Un Convegno di 24 anni fa e la sua presenza non documentata

Mi affretto a cercare le tracce di Don Lorenzo negli atti del Convegno APL di Salsomaggiore (1996). Ero convinto che ci fosse un suo scritto negli atti, ma nulla. Eppure fu allora che lo conobbi bene e ne apprezzai la forza e la lucidità. Fu al nostro Convegno, il XXV della Associazione, che affrontava il rapporto tra liturgia e altre discipline teologiche. Ed egli fu presente con una intensità, una competenza e una umanità davvero indimenticabili. E’ curioso che io lo abbia cercato su un libro nel quale non compare esplicitamente. Mi è sembrata una bella forma di “traditio”. Se sei autorevole, se dici cose belle, se stai nelle questioni, ci sei anche quando non ti si trova! Così, a metà tra delusione per non averlo trovato, e consolazione per averlo riconosciuto anche nella invisibilità della pagina, ho proseguito nella mia ricerca.

Un libretto “di attualità” e “di novità”

Subito dopo questo “passo falso”, mi soni ricordato di un “Terebinto” che mi era arrivato da lui. Sì, uno di quei librettini gustosi inventati dagli amici della Asina di Balaam, tra cui uno era di sicuro il suo. Lo cerco con una certa fretta: eccolo! Il titolo è già promettente: “Così antica e così nuova: la Chiesa”. Ma il sottotitolo è ancora più forte: “Il gesto inatteso di papa Benedetto XVI”.  Ecco, ora sono sicuro: posso stare ancora un po’ con Don Lorenzo e ritrovarlo nella sua scrittura. E non è difficile trovare, in quelle 40 pagine, molto del suo stile umano e cristiano, teologico e pastorale. La considerazione del “gesto di rinuncia all’esercizio del ministero petrino” viene collocata in un contesto ampio, descritta nei suoi passaggi ed esaminata nelle sue conseguenze per la vita della Chiesa: è apertura, è libertà, è umiltà, è servizio, è novità. Per costruire il suo discorso Don Lorenzo intesse i diversi discorsi tenuti di papa Benedetto dal giorno 11 febbraio al giorno 27 febbraio 2013 con altri testi, soprattutto con i testi del Concilio Vaticano II. Nella sua lettura c’è una grande continuità tra il Concilio Vaticano II e la “salita sul monte” da parte di papa Benedetto.

Una eredità limpida e una “prodigiosa freschezza spirituale”

Don Lorenzo, lo ricordiamo tutti e lo abbiamo visto chiarissimo davanti a noi, era un uomo che, anche nella peggiore delle difficoltà, non perdeva mai un fondo sereno, direi quasi lieto.
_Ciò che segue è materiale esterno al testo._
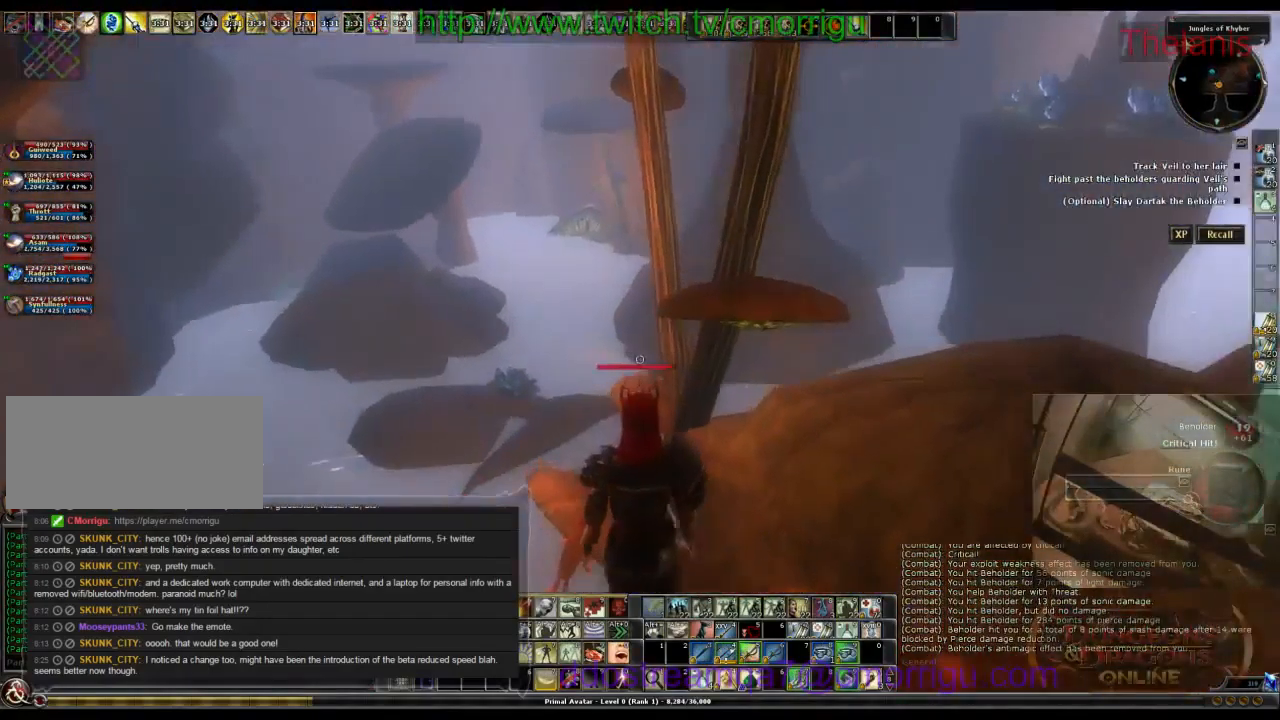
{"keys": ["w"], "events": [[201, "space", "down"], [401, "space", "up"]]}
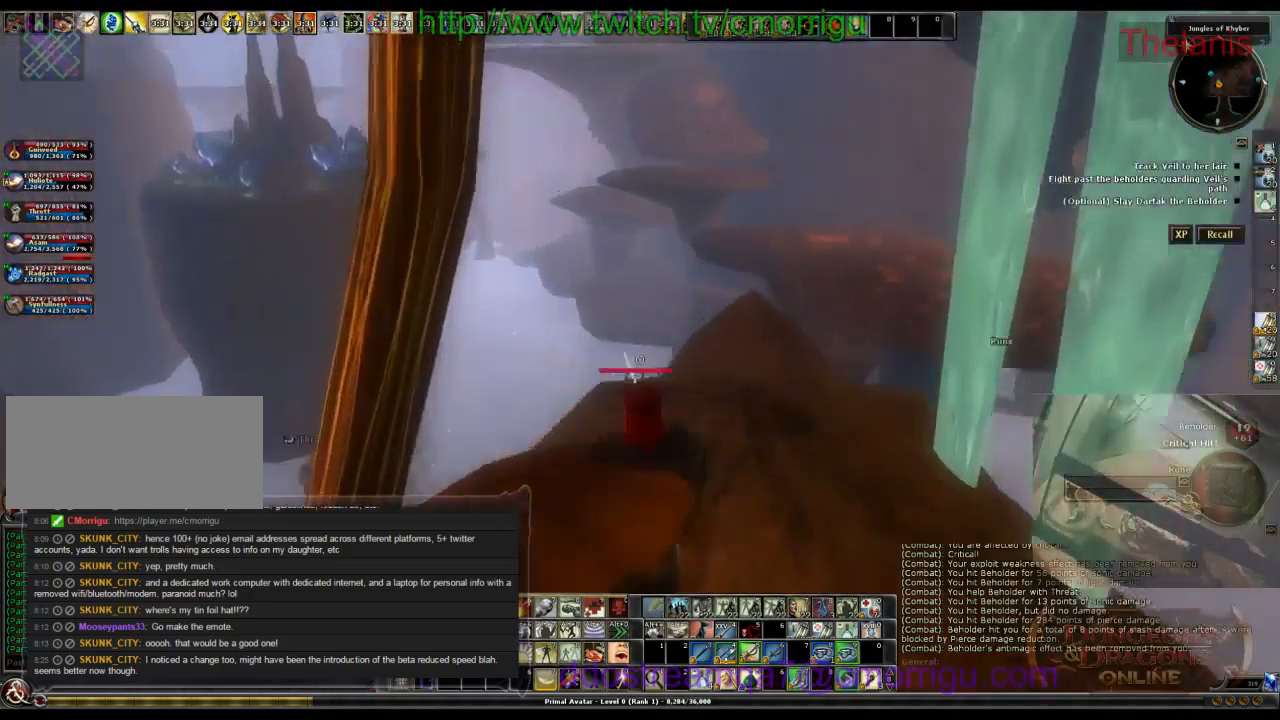
{"keys": ["space", "w"], "events": [[466, "space", "down"]]}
Lo possiamo trovare così presente anche dove sembra assente. E lo ritroviamo nel suo modo fine e caldo di presentare la fede e la Chiesa. E’ stata Franca Kannheiser a scrivere un bel ricordo di Don Lorenzo, a caldo, stamattina, quando ha parlato giustamente per lui di “prodigiosa freschezza spirituale”. Anche nell’ultimo incontro con lui, a Rieti, 11 mesi fa, ne ero uscito con la sensazione di aver parlato con un “novello vescovo”, pieno di idee, di entusiasmi, di scoperte, di promesse possibili e di benedizioni necessarie. Vorrei dire che, mutatis mutandis, Don Lorenzo stava all’episcopato italiano come Silvano Maggiani stava ai liturgisti italiani. E non mi ha sorpreso che, proprio in quel volume, dove cercavo Lorenzo, io abbia trovato Silvano. Così leggendo il primo ascoltavo il secondo e gustando il secondo mi immaginavo e riconoscevo il primo. Quando accade così, allora possiamo essere certi che la tradizione non la abbiamo solo “dietro”, ma sta anche e soprattutto “davanti” a noi. Ci siamo dentro. Grazie a Lorenzo e a Silvano, al loro stile lieto e sereno di uomini di fede e di pensiero, la tradizione ha camminato, ci ha incrociato e ci ha coinvolto. Ora riposano.  Ora di certo hanno intensificato per sempre il loro dialogo. Con la amabile gentilezza e la grandezza di cuore che accomunava questo vescovo pastore e quel frate servita, dai quali abbiamo imparato quanto possa essere seria, e quanto sorridente, la vita in comune dei discepoli di Cristo.